Copy the lines below word for word, starting at the line that contains "Label the direction" and ending at the line that contains "Answer: approximately 45°". Give only those lines.

INFORMATION SHOWN:
★ ★ ★ ★ ★ ★ ★

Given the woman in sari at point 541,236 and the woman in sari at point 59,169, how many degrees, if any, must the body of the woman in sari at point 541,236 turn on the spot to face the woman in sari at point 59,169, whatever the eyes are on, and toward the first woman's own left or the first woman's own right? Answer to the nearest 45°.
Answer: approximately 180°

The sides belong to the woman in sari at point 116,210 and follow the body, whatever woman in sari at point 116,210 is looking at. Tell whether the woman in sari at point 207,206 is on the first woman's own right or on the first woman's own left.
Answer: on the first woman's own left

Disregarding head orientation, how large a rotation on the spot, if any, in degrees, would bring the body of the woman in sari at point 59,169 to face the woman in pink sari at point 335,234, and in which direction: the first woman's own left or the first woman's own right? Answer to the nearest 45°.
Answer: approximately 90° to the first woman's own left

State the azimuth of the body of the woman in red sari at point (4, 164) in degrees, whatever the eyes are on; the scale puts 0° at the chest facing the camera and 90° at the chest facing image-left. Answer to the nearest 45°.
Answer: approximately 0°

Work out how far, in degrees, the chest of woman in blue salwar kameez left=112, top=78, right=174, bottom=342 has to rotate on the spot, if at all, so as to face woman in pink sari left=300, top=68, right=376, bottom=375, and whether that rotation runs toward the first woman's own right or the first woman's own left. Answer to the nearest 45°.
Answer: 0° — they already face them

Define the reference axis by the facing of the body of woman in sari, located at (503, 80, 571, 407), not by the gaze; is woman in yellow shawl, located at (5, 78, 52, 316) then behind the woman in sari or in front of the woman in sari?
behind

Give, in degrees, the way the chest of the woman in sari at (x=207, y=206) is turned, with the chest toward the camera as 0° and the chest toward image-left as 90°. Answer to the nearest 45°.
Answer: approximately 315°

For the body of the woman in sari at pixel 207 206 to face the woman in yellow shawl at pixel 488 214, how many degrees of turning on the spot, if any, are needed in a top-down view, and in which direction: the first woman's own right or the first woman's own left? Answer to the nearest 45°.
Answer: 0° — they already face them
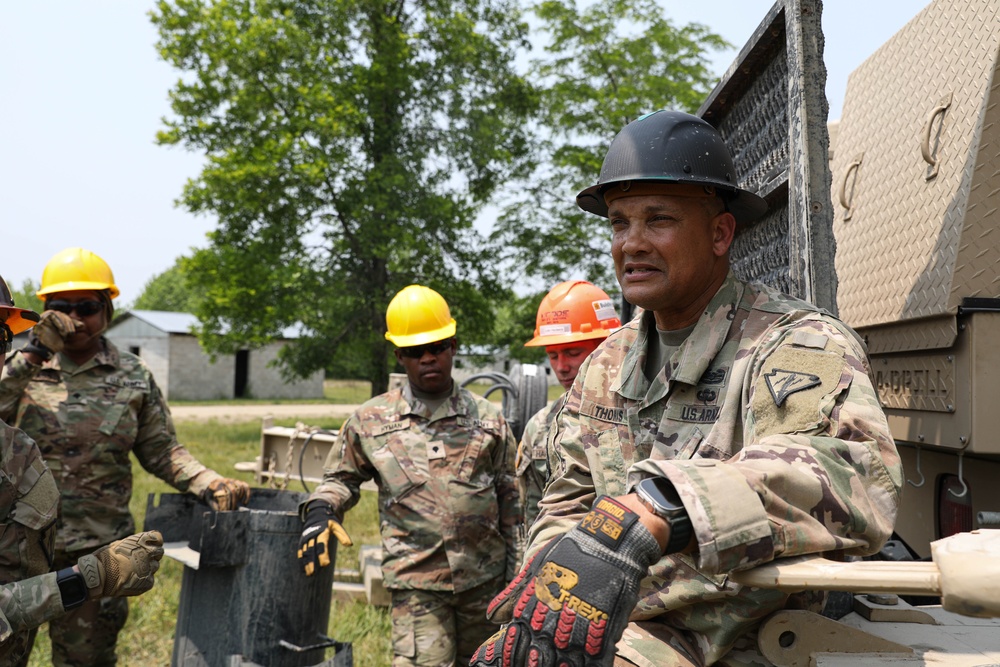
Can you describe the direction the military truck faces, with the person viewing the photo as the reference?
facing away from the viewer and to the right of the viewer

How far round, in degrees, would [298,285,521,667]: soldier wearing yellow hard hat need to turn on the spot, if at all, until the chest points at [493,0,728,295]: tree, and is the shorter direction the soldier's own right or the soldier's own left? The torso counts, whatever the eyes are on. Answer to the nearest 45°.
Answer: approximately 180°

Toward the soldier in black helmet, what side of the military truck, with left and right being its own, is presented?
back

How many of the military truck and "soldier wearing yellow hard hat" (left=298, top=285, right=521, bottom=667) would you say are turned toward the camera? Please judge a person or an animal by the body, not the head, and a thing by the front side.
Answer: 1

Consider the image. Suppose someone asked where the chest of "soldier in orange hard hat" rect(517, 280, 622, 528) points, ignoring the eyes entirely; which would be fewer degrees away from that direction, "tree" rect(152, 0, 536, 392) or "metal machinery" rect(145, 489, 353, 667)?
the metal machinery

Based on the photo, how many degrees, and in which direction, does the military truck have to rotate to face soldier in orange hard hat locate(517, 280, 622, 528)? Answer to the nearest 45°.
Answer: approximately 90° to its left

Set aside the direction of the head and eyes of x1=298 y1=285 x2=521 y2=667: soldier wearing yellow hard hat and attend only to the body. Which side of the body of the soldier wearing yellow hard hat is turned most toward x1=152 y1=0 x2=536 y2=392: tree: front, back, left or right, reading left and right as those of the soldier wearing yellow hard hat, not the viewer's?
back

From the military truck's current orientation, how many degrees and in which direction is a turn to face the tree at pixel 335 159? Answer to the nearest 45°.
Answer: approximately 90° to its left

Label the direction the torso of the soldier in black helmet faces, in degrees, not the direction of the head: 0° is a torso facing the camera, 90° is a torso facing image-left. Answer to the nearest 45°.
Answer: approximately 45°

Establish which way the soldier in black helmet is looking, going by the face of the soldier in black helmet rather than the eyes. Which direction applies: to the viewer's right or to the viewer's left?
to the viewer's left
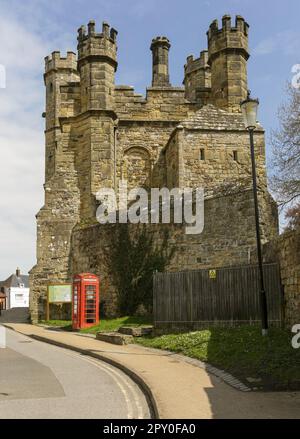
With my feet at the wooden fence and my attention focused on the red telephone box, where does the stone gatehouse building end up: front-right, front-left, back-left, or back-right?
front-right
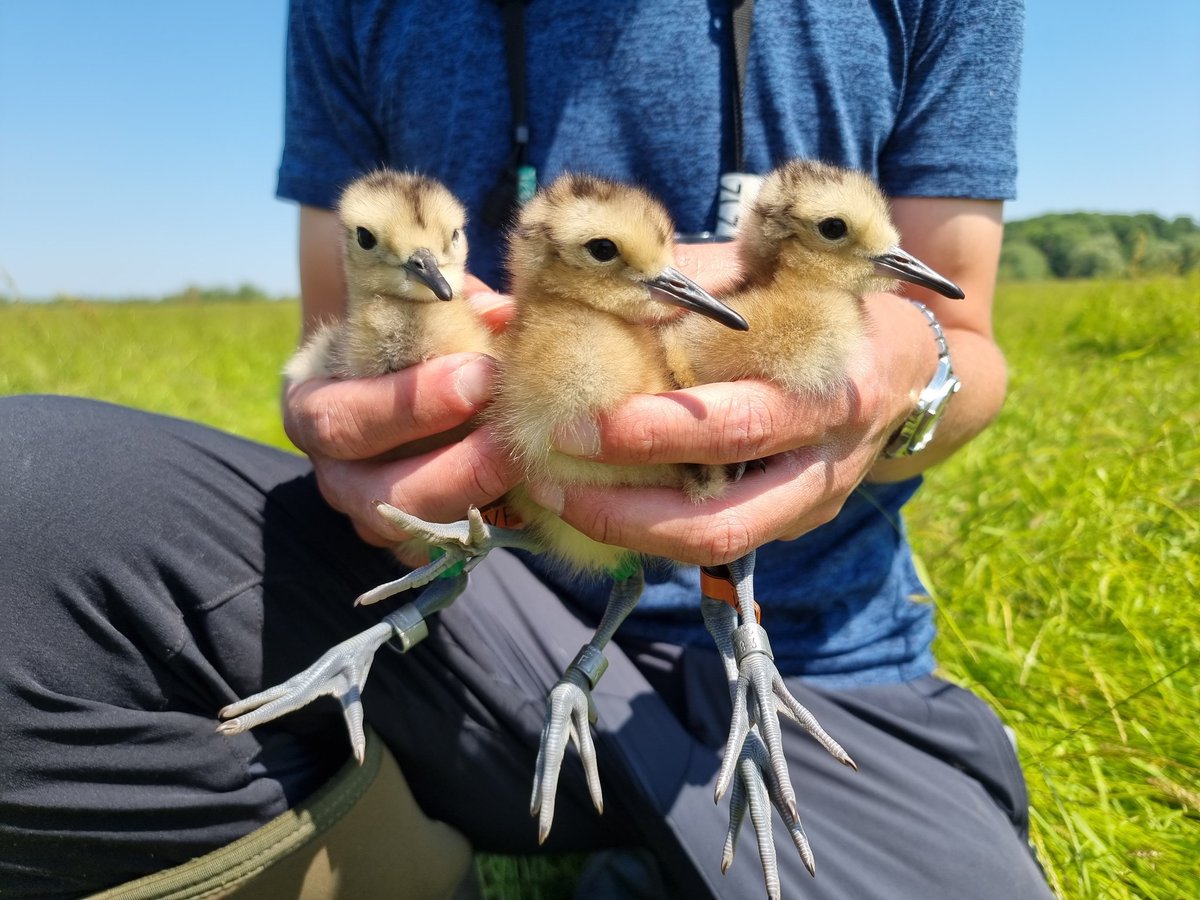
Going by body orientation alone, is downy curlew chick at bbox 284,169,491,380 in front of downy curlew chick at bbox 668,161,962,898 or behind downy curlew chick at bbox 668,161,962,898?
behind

★ ★ ★ ★ ★ ★ ★

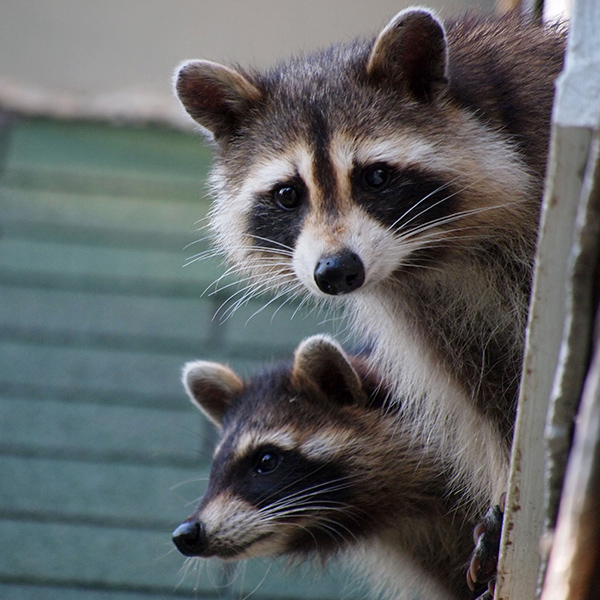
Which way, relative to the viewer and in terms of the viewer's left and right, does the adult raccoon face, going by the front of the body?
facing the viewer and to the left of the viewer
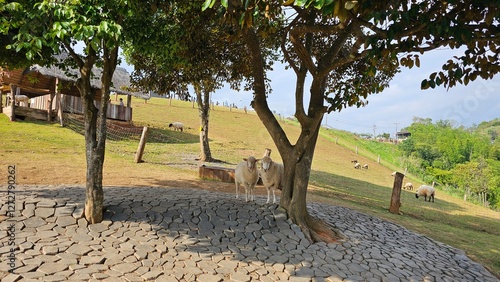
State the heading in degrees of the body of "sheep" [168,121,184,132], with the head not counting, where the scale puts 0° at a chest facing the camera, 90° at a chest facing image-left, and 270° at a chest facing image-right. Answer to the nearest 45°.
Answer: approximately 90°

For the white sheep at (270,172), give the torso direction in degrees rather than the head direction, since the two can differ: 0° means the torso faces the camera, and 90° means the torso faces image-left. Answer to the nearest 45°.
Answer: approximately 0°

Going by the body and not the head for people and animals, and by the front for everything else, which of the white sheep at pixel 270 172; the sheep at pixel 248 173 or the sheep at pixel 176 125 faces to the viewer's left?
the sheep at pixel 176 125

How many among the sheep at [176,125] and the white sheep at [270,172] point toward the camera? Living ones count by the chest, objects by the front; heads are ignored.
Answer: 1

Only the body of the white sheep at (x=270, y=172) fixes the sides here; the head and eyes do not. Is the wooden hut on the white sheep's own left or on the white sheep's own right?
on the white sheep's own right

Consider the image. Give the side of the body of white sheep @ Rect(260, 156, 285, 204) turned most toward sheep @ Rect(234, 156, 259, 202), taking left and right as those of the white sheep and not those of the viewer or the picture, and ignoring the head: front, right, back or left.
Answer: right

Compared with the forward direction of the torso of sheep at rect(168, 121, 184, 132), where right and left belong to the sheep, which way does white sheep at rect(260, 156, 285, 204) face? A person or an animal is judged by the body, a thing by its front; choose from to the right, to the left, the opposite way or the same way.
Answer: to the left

★ ★ ★ ★ ★ ★ ★

ANSWER BOX:
Label the direction the torso of the soldier in black helmet faces, in degrees, not the direction of the head: 0° is a torso facing the camera, 90° is a torso facing image-left. Answer to the nearest 45°.
Answer: approximately 45°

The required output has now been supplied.